# Putting on new roof to add living space.



## woodchuck (Jul 24, 2008)

We've seen a couple of neighbors in our very rural area just totally replacing their roof with one with enough pitch to put additional rooms upstairs. 

We are definitely going to talk to them about the planning process they went through and any information on problems and solutions they had and of course the pros.
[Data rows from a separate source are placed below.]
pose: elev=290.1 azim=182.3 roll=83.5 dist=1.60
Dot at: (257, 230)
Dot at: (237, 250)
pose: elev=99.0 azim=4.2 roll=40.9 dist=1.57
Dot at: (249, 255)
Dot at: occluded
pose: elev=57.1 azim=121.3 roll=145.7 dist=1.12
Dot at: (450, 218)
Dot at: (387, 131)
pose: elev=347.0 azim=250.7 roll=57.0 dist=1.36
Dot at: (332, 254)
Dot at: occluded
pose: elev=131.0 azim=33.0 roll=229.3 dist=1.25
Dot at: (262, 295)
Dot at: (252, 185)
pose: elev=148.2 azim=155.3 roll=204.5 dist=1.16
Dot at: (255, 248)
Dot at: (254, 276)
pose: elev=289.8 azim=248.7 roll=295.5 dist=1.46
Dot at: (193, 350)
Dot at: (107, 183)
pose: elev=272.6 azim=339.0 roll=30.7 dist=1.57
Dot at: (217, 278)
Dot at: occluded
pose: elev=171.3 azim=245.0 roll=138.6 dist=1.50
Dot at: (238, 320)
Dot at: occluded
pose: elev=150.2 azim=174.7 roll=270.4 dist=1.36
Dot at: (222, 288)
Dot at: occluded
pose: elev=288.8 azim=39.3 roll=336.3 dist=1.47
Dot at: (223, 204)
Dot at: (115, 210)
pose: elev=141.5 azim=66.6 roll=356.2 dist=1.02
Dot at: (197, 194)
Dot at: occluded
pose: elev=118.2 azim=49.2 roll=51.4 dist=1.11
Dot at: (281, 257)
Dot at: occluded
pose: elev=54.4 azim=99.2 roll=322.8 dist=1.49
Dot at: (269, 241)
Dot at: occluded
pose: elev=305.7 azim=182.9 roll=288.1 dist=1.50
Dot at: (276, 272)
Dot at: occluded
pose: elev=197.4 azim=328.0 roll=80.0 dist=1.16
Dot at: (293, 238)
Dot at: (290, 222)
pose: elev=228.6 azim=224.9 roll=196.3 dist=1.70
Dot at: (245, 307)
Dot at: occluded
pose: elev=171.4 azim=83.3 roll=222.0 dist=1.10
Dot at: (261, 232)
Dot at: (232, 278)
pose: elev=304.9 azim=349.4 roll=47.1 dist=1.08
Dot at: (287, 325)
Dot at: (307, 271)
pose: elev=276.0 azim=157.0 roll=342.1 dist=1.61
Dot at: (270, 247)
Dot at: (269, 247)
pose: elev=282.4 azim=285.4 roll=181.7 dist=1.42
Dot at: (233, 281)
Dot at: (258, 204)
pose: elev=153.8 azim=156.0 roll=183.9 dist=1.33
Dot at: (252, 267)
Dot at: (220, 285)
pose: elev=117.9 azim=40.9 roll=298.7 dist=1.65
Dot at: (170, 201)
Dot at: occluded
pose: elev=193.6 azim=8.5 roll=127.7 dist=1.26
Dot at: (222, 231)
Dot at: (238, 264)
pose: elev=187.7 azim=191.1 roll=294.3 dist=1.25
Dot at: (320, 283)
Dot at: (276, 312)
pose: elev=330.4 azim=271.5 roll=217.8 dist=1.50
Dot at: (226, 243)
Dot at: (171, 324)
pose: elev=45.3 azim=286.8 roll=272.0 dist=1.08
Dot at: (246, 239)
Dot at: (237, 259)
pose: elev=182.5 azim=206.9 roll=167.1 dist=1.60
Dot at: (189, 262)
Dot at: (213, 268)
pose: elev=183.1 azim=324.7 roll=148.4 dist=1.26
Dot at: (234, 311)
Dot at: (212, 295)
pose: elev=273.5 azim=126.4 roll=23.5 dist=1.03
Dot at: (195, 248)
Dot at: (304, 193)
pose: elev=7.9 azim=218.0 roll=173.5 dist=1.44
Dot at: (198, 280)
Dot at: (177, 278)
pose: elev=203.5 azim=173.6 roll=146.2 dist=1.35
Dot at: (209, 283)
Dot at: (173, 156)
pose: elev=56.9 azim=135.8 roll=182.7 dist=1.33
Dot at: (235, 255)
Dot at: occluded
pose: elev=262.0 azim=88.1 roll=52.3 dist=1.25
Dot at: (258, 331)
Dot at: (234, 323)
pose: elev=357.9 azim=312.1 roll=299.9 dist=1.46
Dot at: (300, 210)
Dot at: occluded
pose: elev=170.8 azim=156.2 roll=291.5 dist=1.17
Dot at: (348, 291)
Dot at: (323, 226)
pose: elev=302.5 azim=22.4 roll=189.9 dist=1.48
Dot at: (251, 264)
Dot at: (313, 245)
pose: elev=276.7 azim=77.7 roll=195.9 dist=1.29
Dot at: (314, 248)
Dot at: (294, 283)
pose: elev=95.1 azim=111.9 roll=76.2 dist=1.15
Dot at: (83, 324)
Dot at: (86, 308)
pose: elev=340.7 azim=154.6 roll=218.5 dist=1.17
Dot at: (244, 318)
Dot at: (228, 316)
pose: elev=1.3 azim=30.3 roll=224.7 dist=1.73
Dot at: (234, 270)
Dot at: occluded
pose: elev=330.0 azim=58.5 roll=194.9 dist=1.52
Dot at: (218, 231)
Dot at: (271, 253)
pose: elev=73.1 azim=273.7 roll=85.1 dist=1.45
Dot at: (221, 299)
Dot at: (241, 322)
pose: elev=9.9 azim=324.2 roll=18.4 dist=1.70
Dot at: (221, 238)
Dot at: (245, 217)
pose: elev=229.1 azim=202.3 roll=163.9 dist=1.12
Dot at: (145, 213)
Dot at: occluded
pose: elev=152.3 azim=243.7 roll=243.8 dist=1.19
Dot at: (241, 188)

I would love to have your input  as all views, facts and opinions presented on a multitude of questions on here leaves no stone unturned.
Our 30 year old house is 60'X30' with 20'X30' of that having a vaulted ceiling 4' high.That leaves 40'X30' with 8' ceilings. There is a 5' porch across the total length on the front. 
The roof on this part has gables on each end with the storage room and laundry room sticking out the back 30'X12' and carport 22'X32' behind that with a gable at the back. 
We may decide to keep the valted ceiling leaving the 40x30 for replacing.
Including the30x12 storage is probably a natural to be included because of tieing the new roof in.
What would be the steepest roof that would be acceptable for appearance and structural concerns. 
Hip roof or stay with gables.
Do I have enough support to even think about it. I have 6" rafters on 16" centers.Here's a picture I already had. If it will help I'll take some more. 

Thanks, woodchuck


----------



## hondadrv24 (Jul 24, 2008)

Sorry but I don't think that 6 inch rafters is enough, if i remember correctly what I have in my basement is 2x12" with a span of only 12' on 16" centers.  If you are willing to go to all the work of putting up new 2x12s then go for it, you would also need a center support for the new floor upstairs. 

I don't think it would be an effective way to go
Justin


----------



## woodchuck (Jul 25, 2008)

I have now been looking at what I can find about joist size. The 6x2 that I have can have a span of just over 9' to meet the flexibility spec. 
So I have two bedrooms that are at least 12x12 and another around 17x17. With that span would there be a header or something in the attic that reduces that span. 
If all the spans are the right length would the 2x6 support a bedroom.


----------



## glennjanie (Jul 26, 2008)

Hello Woodchuck:
I would consider the new I-beam OSB joists for the second floor to sit on. You can get them in a size that will support your load at whatever span you want. You would need to go to a 6/12 pitch at a minimum to make any space in the attic. Or you could make a 6/12 pitch on the front and a 2/12 pitch on the back to cover a dormer which would allow you to double your space. 
I would stick with the gable roof line to utilize the space to the end of the house.
I am considering you having trusses supporting the present roof and would have to do a complete tear-off of the section over the bedrooms, while the vaulted portion probably has scisors trusses.
Glenn


----------